De pastilhas e amendoins

Publicidade Publicidade

Todo produto começa por uma boa embalagem. Depois de dois ou três talhos abertos por uma lâmina de barbear cega, em frente ao espelho, pensei “Agora sim!”. Calça e camisa engomada. Ok Sapatos limpos. Ok E uma sacola cheia de livros. Na última hora, repassando o discursozinho: “Bom dia, Olha, meu livro trata…”  Meu ou nosso? Talvez nosso. A questão da impessoalidade ajudaria a enfrentar a timidez. Embora o nosso fosse mesmo o meu. Os livros não estavam saindo, apesar de serem só elogios. Mas elogios só alimentam o ego – que nem sei se tive um dia – e não pagam nem meio quilo de carne, nem o café que tanto amo. Então decidi transformar duas caixas fechadas de elogios em ao menos trezentos gramas de mussarela – impulsionado também pelo fato de estar desempregado. Juntei o que pude numa sacola e saí sem hora para voltar, dez contos no bolso, e com a máxima popular Deus ajuda a quem cedo madruga.
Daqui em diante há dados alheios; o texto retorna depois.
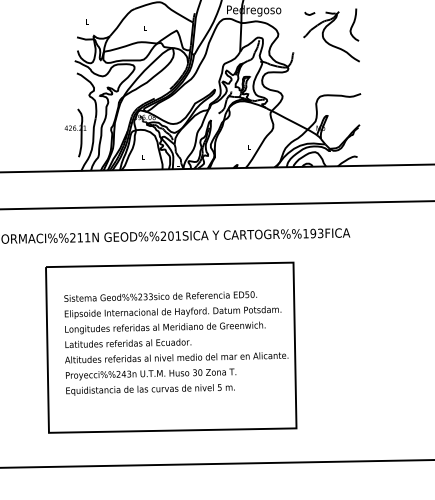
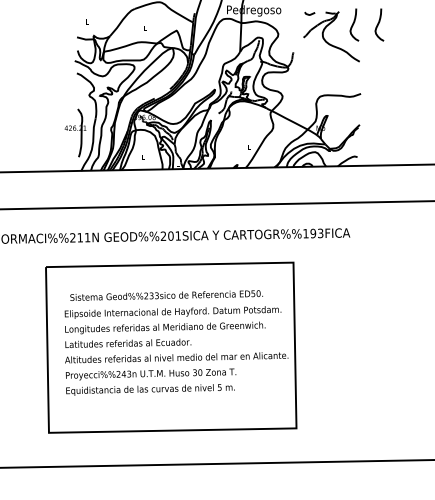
curve at (379, 23): none -> present
text at (160, 296) position: (160, 296) -> (166, 295)
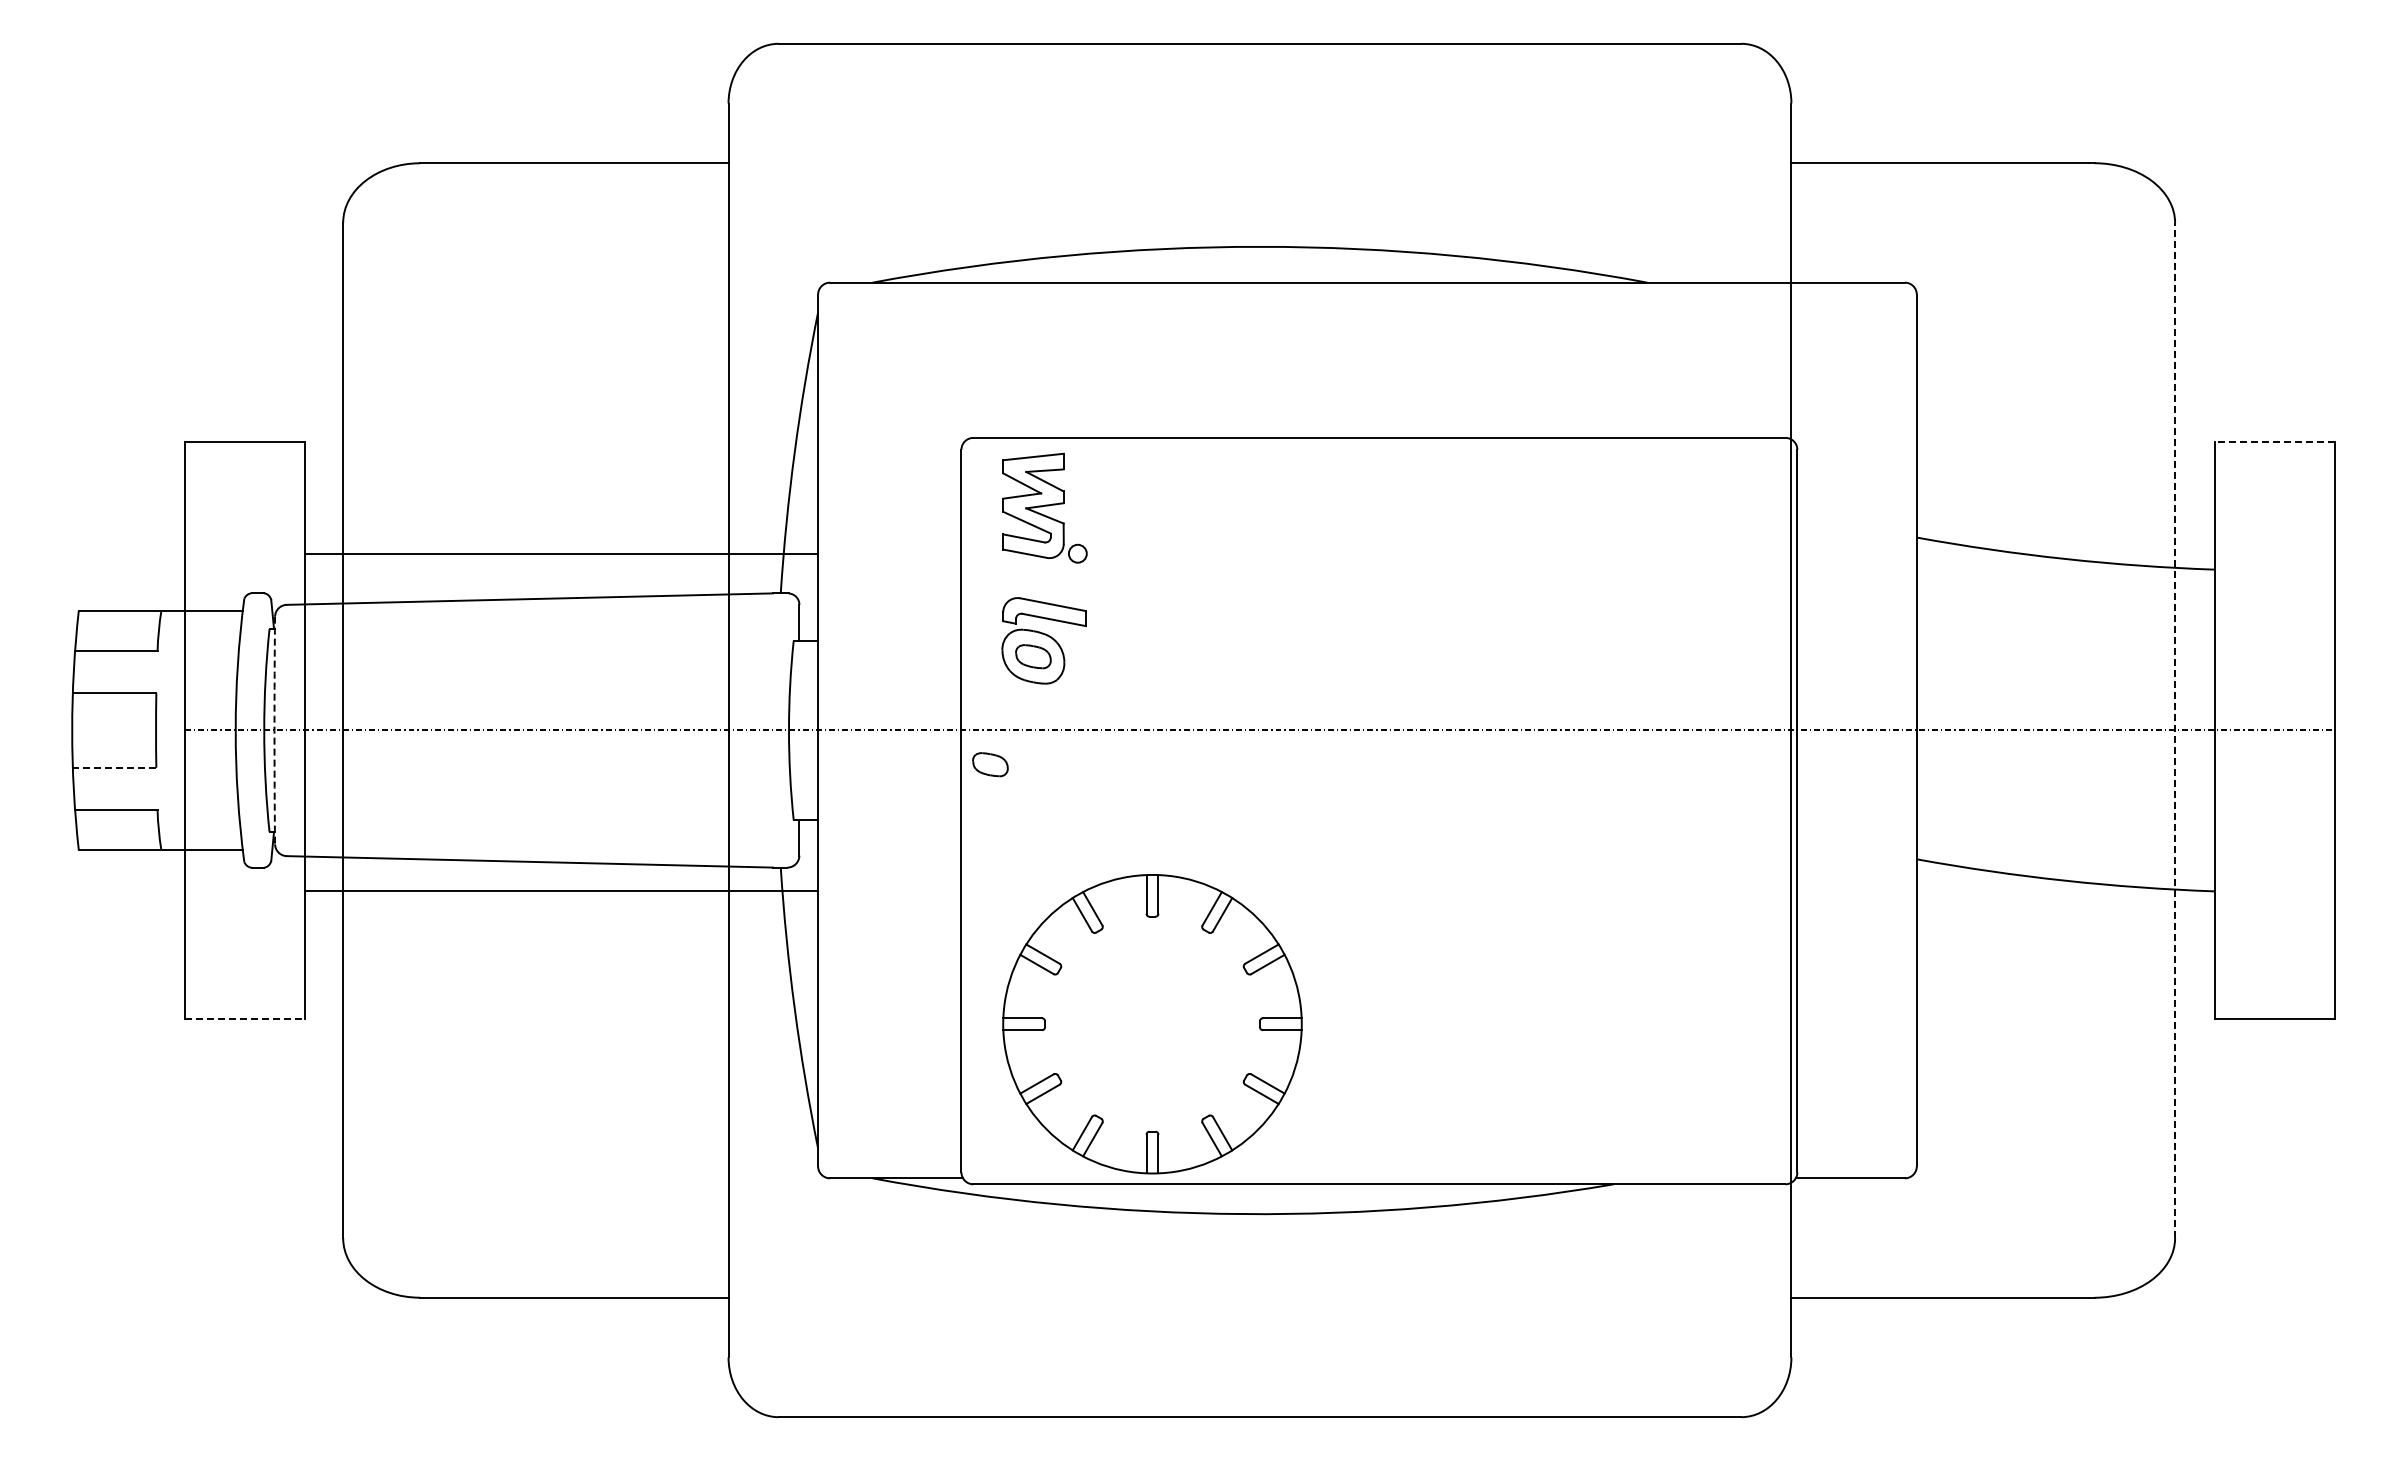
O ônibus chegava na altura do Centro de Parnamirim, indo em direção a Natal, quando a porta traseira abriu. Uma vendedora ambulante e um senhor com uma bíblia na mão subiram ao mesmo tempo.
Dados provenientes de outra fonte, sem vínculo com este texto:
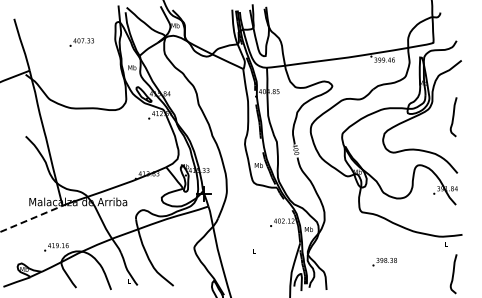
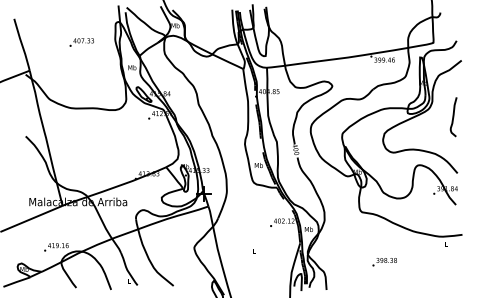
line at (31, 219): dashed -> solid
curve at (453, 274): present -> none
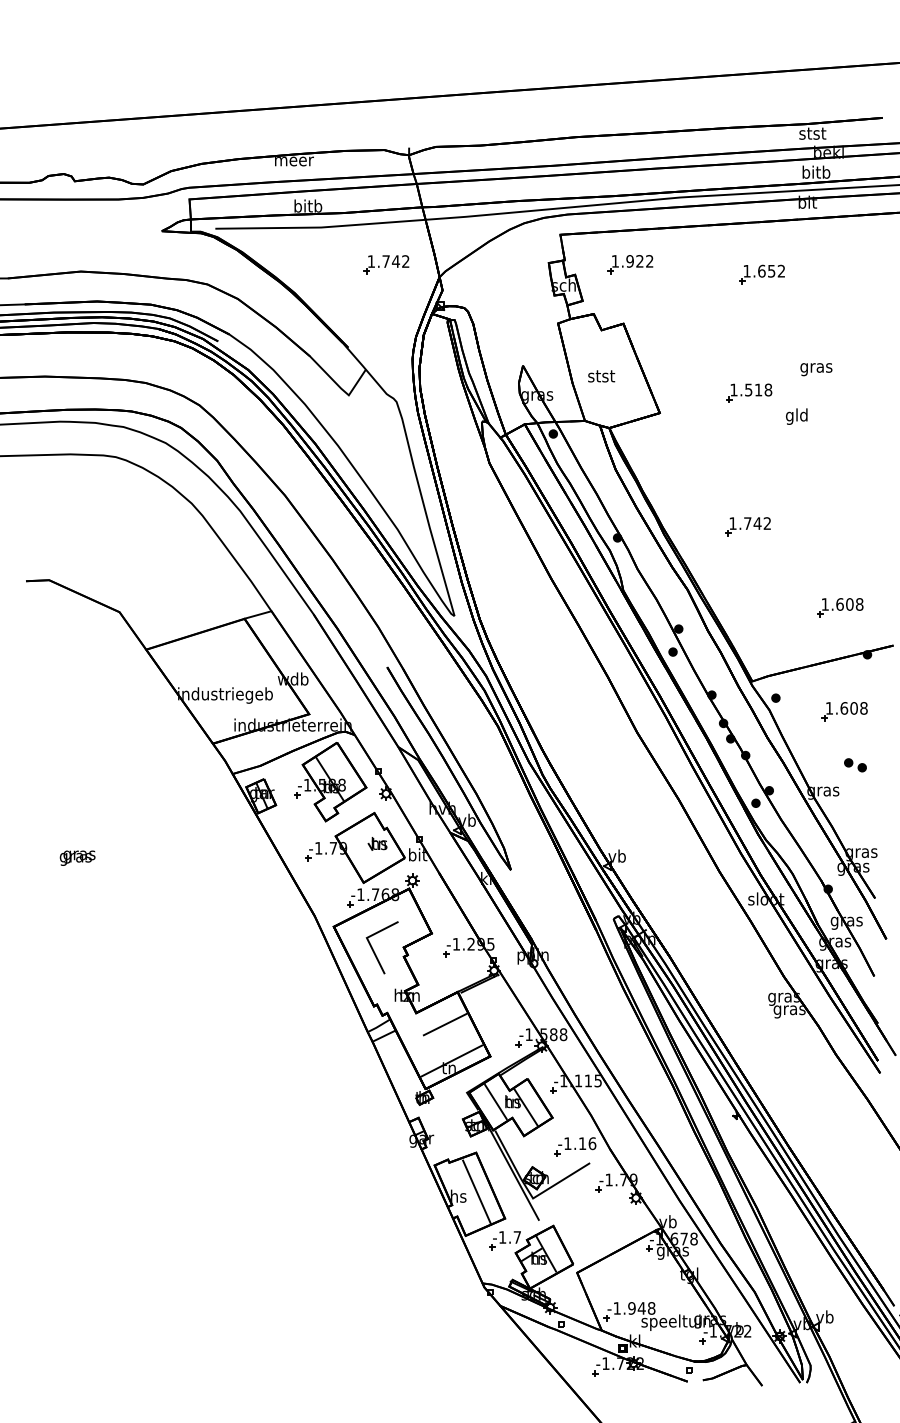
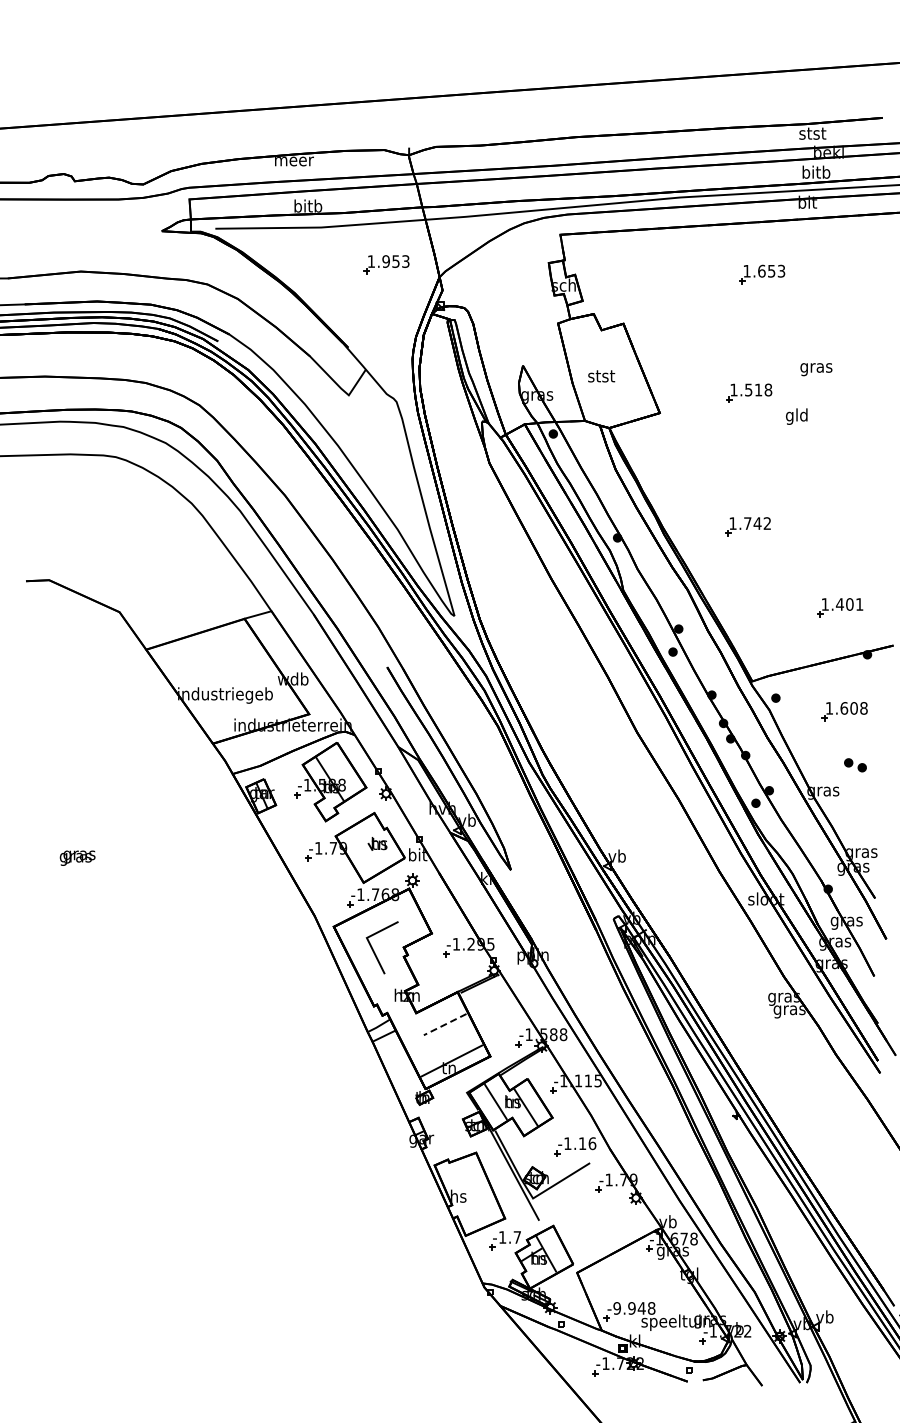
text at (395, 261): 1.742 -> 1.953
part at (630, 264): present -> none
text at (781, 271): 1.652 -> 1.653
text at (849, 604): 1.608 -> 1.401
line at (445, 1024): solid -> dashed
line at (476, 1191): present -> none
text at (616, 1308): -1.948 -> -9.948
A jovem ambulante facilmente ganhou a dianteira. Deu um bom dia  que  poucos responderam e logo começou a falar de seus deliciosos  amendoins torrados e sem casca que curavam até impotência sexual. Depois as pastilhas, que também curava vários males. Por fim,  jogando a toalha, disse que estava desempregada e que a melhor solução que havia encontrado foi vender pastilhas e amendoins. Depois foi a vez do pregador. Dizendo que já estávamos vivendo o início do Apocalipse. Apontando para enfermidades, tremores de terra, vulcões, erupções então – óbvio- chegou a Jesus, que também curava vários males – mas com a condição de nos arrependermos antes.

Uns no celular, outros com fones no ouvido, e ninguém fazia qualquer menção de arrependimento ou o que quer que seja .

Chegávamos a Natal. Dentro em pouco, ao meu destino. Eu ia pensando em meus livros. Em como vender uma visão particular, precária e melancólica do cotidiano vulgar. Talvez devesse pular logo essa parte e dizer “Bem, escrever foi a melhor solução que encontrei, pois no momento estou desempregado e…”Mais fácil seria vender pastilhas e amendoins, disse a mim mesmo.

Agora o ônibus parava em um sinal. Um homem a pé avança entre carros. Está com uma placa ao pescoço. Desempregado. Pede emprego. Lista o que sabe fazer. A família passando necessidades. O filho não tem leite. Grito por ele. Da janela do ônibus estendo a mão. Ele se arrisca por algumas moedas, mesmo com o sinal aberto. Alguns quilômetros à frente, um outro pedinte. Também pedindo ajuda. Também com uma placa no pescoço.Desta vez é a mãe doente. Número de celular para contato. Contei rapidamente três ou quatro notas. Chamei-o pela janela. E lá se foram meus dez contos. Voltei pra casa de mãos abanando. Ou melhor. Com as mãos cheias de livros — não vendi nada.  Não sou tão habilidoso quanto os homens no sinal. Escrevo.Apenas escrevo.